The open source streaming projects landscape is getting
crowded with the Apache Software Foundation listing no less than 4 distinct
streaming projects Apache Storm, Apache Apex, Apache Spark Streaming and
Apache Flink.
There is a certain spotlight on Applications that do real-time
processing of high-volume steaming data. The primary driver for this push is
the need to provide analytics and actionable insights to businesses at a blazing
fast speed. The use case could be a Real Time Bidding of ads or credit card
fraud detection or in store customer experience. All such applications are
pushing the limits of traditional data processing infrastructures.
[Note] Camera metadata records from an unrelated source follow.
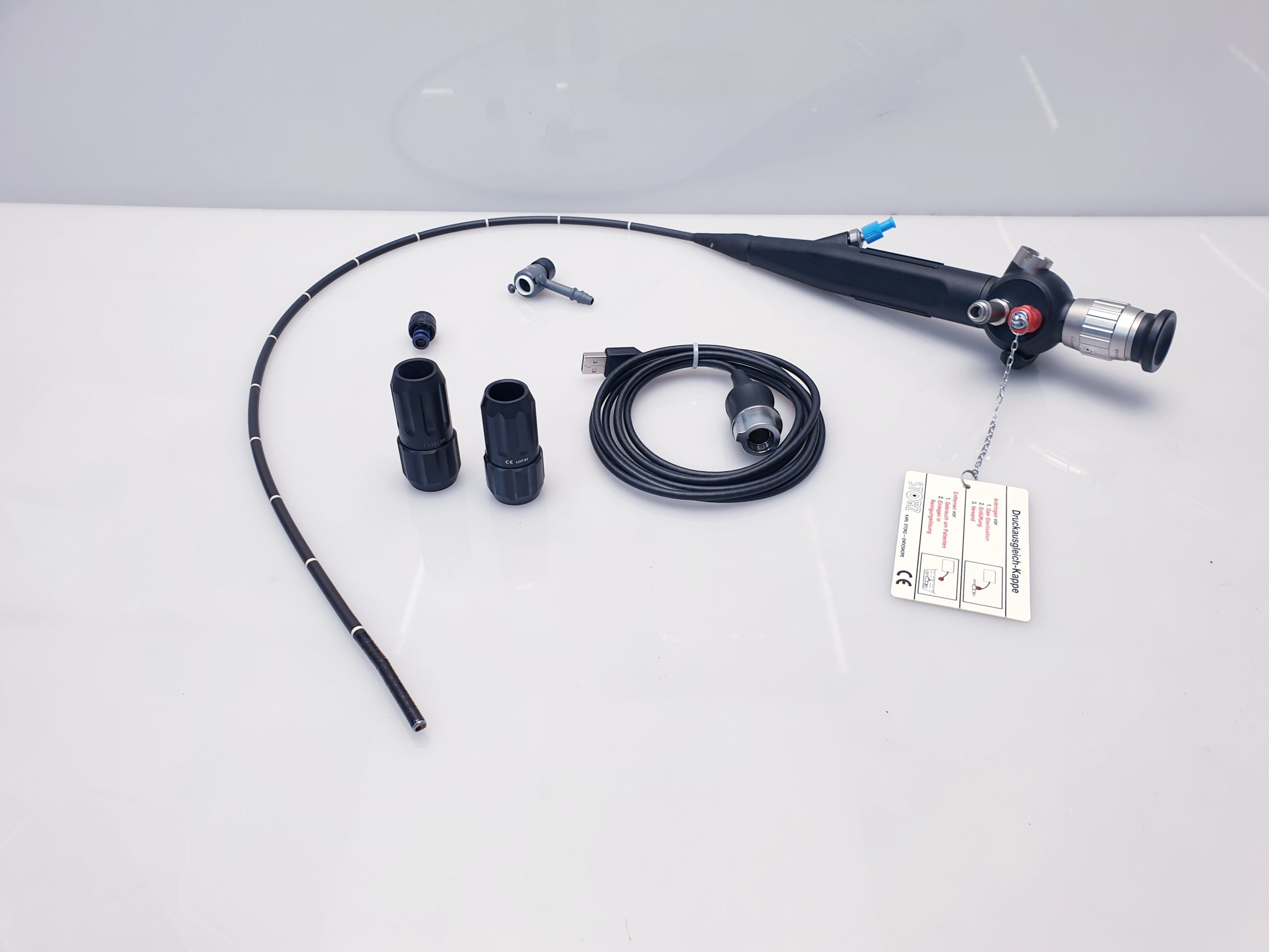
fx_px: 953
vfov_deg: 53.1
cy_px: 476
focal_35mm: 26
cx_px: 634
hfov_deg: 67.3
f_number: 2.4
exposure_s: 1/50
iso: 50
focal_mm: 4.3
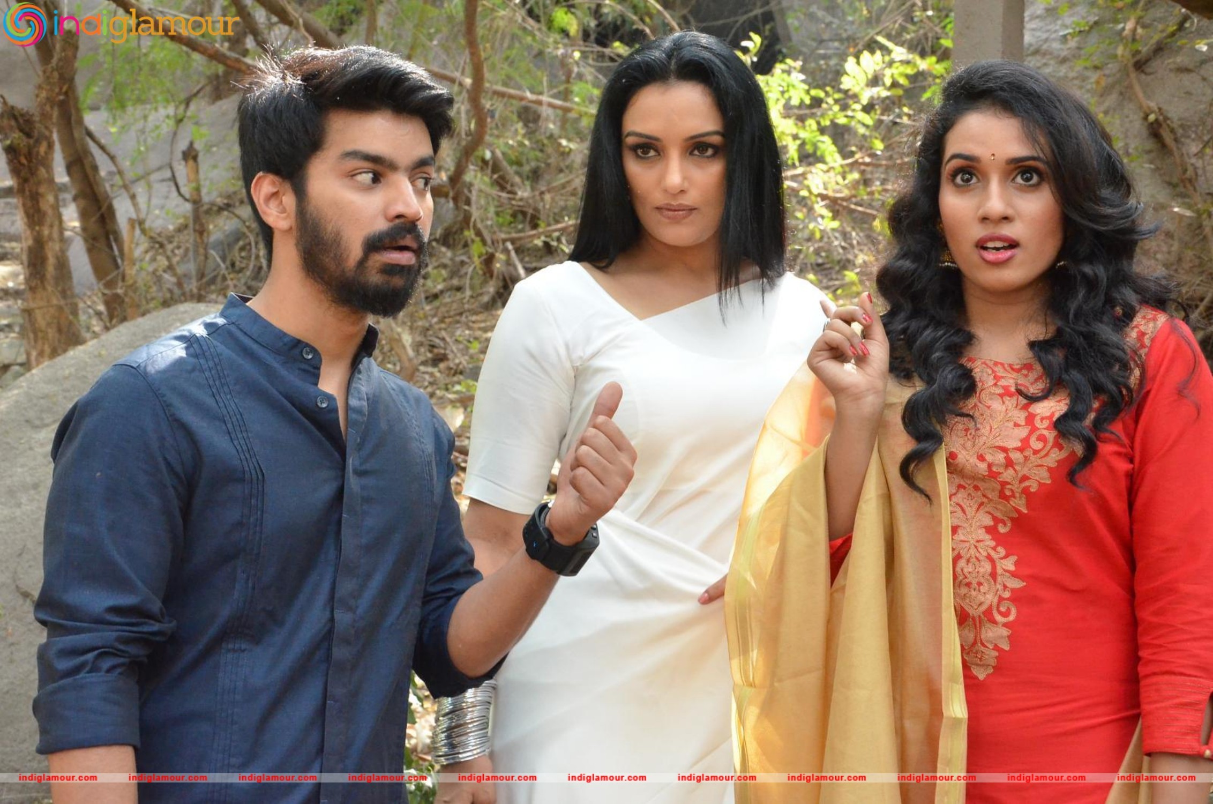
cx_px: 606
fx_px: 1765
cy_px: 402
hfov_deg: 37.9
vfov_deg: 25.6
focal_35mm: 52
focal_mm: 35
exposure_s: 1/125
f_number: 6.3
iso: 3200
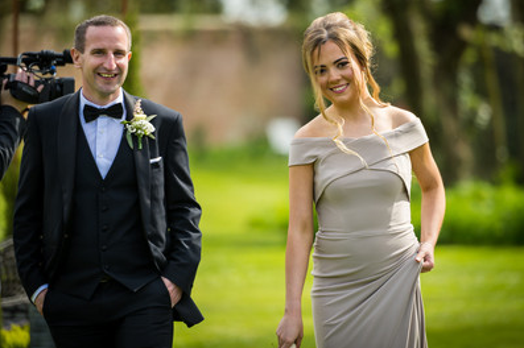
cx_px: 315
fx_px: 3519
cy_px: 167
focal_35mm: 242
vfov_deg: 5.7
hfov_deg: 8.5
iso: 100
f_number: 2.8
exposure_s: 1/640
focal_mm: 200
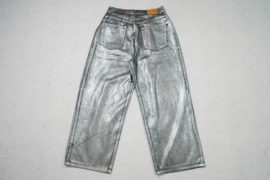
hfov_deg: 54.4
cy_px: 90
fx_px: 262
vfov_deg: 37.9
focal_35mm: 35
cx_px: 135
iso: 1600
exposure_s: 1/100
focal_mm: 35
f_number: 10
In this context a couple of day’s back I attended a MeetUp
event of DataTorrent’s open source stream and batch processing platform “Apache
Apex”. One of the sessions talked about the implementation of Apache Apex for
Real Time Insights for Advertising Tech helped explain its capabilities and the
kind of problems it is equipped to solve.
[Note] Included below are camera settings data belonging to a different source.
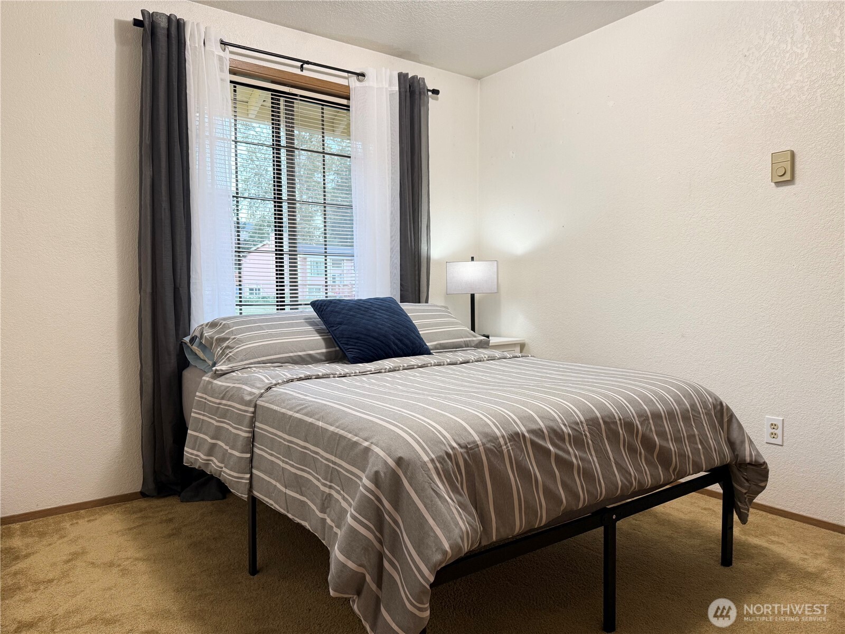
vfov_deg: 56.8
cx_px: 422
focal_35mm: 24
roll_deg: +0.4
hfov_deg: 71.6
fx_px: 586
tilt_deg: -2.2
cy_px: 317
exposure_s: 1/60
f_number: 1.78
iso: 125
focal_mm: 6.76
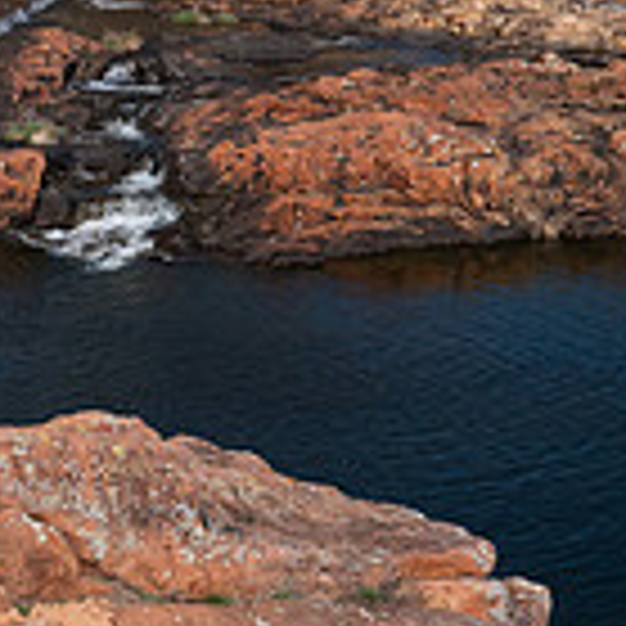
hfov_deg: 17.5
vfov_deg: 18.9
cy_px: 247
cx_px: -232
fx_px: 1882
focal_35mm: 92
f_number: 6.3
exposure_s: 1/320
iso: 200
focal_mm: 12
Directed Acyclic Graph (DAG)
The Apex applications are different from the typical Map
Reduce application. An Apache Apex application is a directed acyclic graph
(DAG) of multiple operators. A Map Reduce application with multiple iterations
is inefficient as the data between each map-reduce pair gets written and read
from file system. Compare this to a DAG based application where it avoids the
writing of data back and forth after every reduce thus adding much needed
efficiency in the application.
Code Reuse & Operability
Apex also scores with code reuse as an Apex application
enables the same business logic to be used for stream as well as batch. Apex as a platform is built for operability,
such that things like scalability, performance, security, fault tolerance, high
availability are taken care by Apex as a platform. Apex achieves fault
tolerance by ensuring that the master is backed up, and the application state
is retained in HDFS, a persistent store.
Pre-built Operators
Apex is bundled with a library of operators named Malhar. It is a library of pre-built operators for
data sources and destinations of popular message buses, file systems, and
databases like Kafka, Flume, Oracle, Cassandra, MongoDB, HDFS and others. This library
of pre-built operators reduces the time-to-market significantly, and the costs
incurred in developing a streaming analytics application.
Summary
All in all Apache Apex seems promising especially since it is a unified framework for batch & stream processing and the fact that
some of the leading organizations have implement their streaming applications
using Apex signals positive things are in the offing for this open source framework.